Onus on India to share details: Pakistan

Updated - November 17, 2021 02:13 am IST

Published - August 06, 2015 02:56 am IST - NEW DELHI:

Security personnel check the body of a slain terrorist on the Jammu-Srinagar highway near Udhampur on Wednesday.

Security personnel check the body of a slain terrorist on the Jammu-Srinagar highway near Udhampur on Wednesday.

India should share information about the captured Udhampur terrorist, Pakistan government sources told The Hindu . “If a terrorist has been arrested by the Indian authorities, who as per media reports is claiming to be a Pakistani, the onus is on India to share details with us after interrogating him,” said Islamabad sources.

Officials said they had not been contacted by the Indian government on the attack, but had followed the capture of Mohammad Naved, the suspected Lashkar-e-Taiba operative on TV channels.

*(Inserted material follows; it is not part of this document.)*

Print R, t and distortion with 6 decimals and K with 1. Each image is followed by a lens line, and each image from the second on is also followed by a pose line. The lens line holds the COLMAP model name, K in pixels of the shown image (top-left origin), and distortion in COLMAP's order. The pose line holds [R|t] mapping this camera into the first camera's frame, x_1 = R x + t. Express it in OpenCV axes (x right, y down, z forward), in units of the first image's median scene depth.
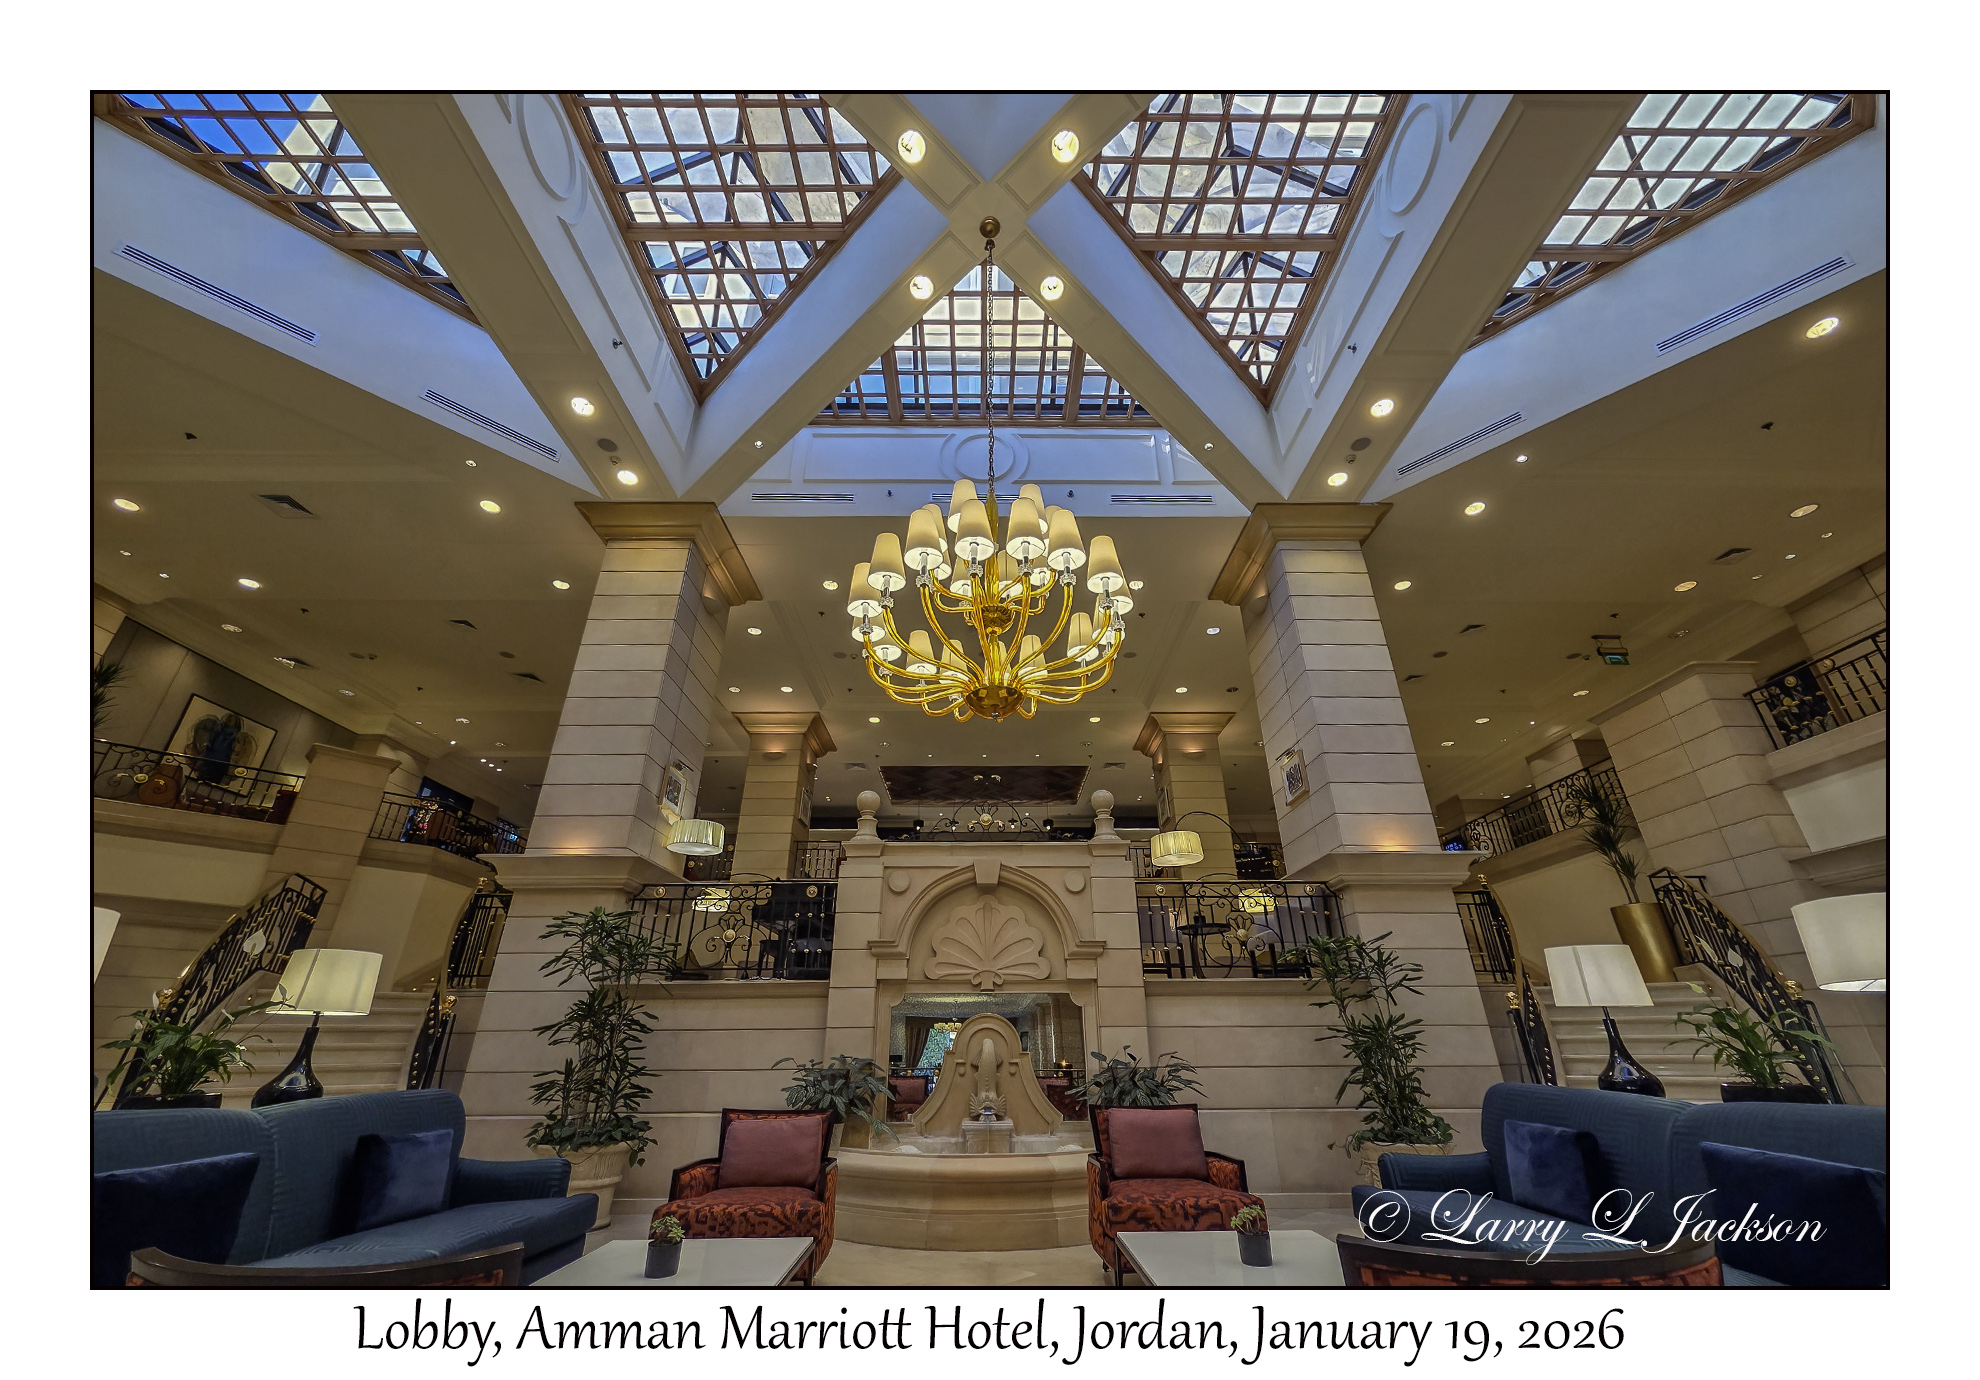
lens RADIAL K [[739.7, 0, 990.0], [0, 739.7, 690.0], [0, 0, 1]] dist [-0.015450, -0.000032]
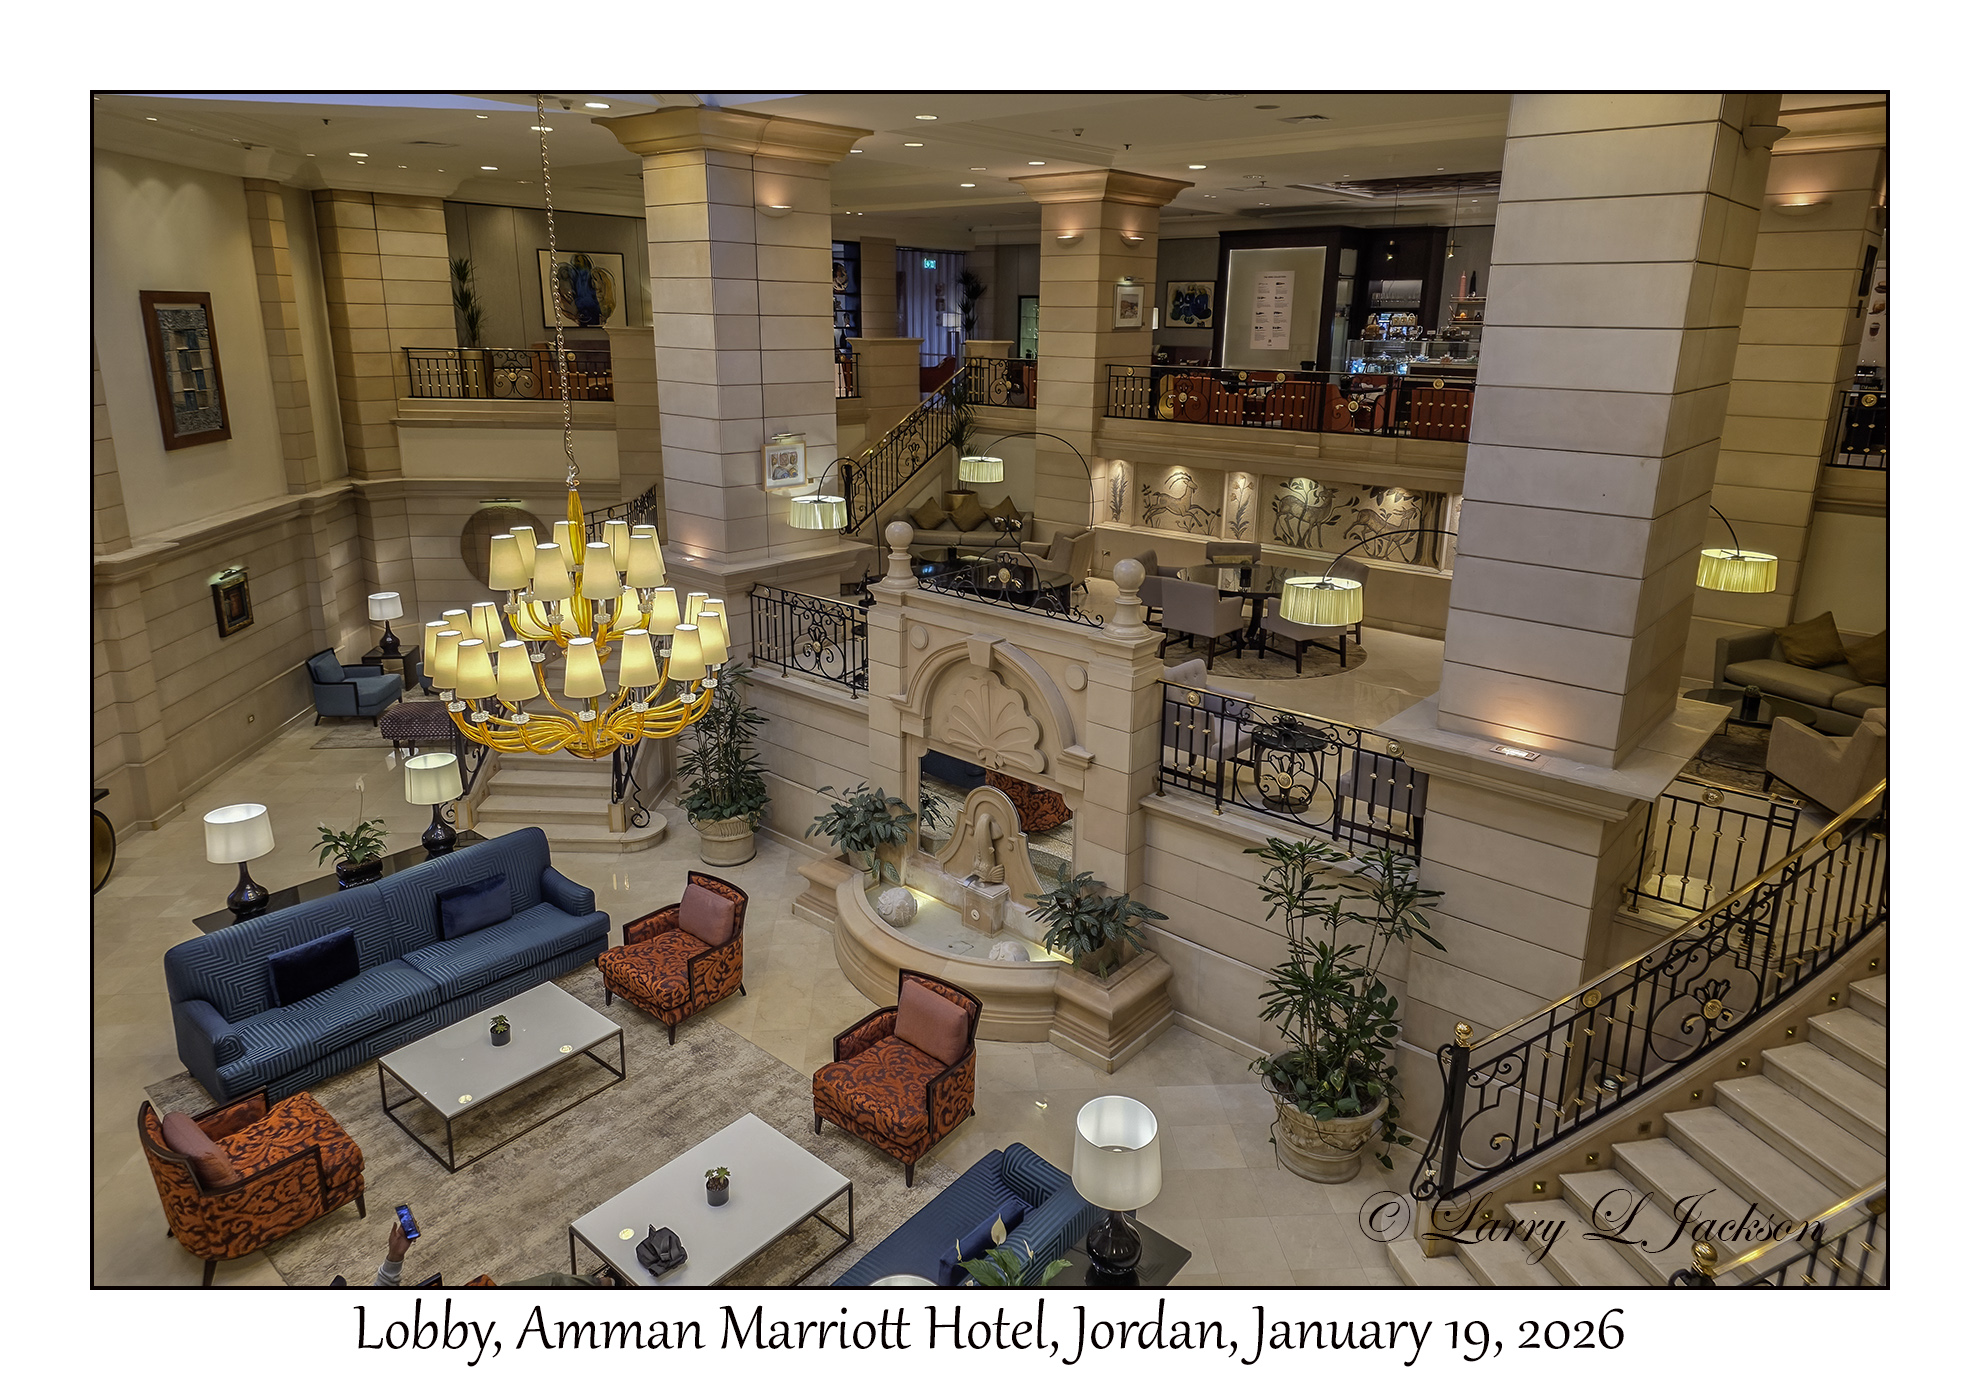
lens RADIAL K [[1138.5, 0, 996.0], [0, 1138.5, 634.3], [0, 0, 1]] dist [0.002016, 0.000165]
pose [[0.760192, 0.186838, -0.622254, 0.758993], [0.266798, 0.783504, 0.561195, -0.460187], [0.592391, -0.592632, 0.545766, 0.291454]]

They said India was yet to share details of the attackers involved in the Gurdaspur incident last week. “India is also shying away from disclosing the identities of the Gurdaspur attack perpetrators,” one source told The Hindu .

Spotlight on talks

The Udhampur attack has put the spotlight once again on whether it would impact talks between National Security Advisers Sartaj Aziz and Ajit Doval that had been agreed to during the Prime Minister’s summit at Ufa.

India had proposed August 23-24 for the talks to be held in Delhi to discuss “all issues related to terrorism”. However, Pakistan is yet to confirm the dates. “We are watching the events very closely, and are yet to decide if that is the best time to meet,” one official said.

For India too, the attacks now pose a dilemma. On the one hand, with clear evidence that both the Gurdaspur attackers and the Udhampur terrorists originated from Pakistan, the government will have substantive proof to hand over, including GPS data, “Made in Pakistan” glove labels, as well as the testimony of the terrorist caught after the ambush. With this, Mr. Aziz can expect a firm demand from India to take action against the Lashkar-e-Taiba, which India believes is behind the attacks.

On the other hand, say officials, any tough words against Pakistan at this stage could derail the “Ufa process” and, as a result, the gains the government believes it made during the PM’s talks, especially with regard to the absence of J&K mention, could be lost.

For the moment, the government has steered clear of blaming the Pakistan government for the attacks, or pointing to any direct link of the Udhampur and Gurdaspur attacks to Islamabad. Prime Minister Modi has also chosen to make no statement or tweet on the attacks.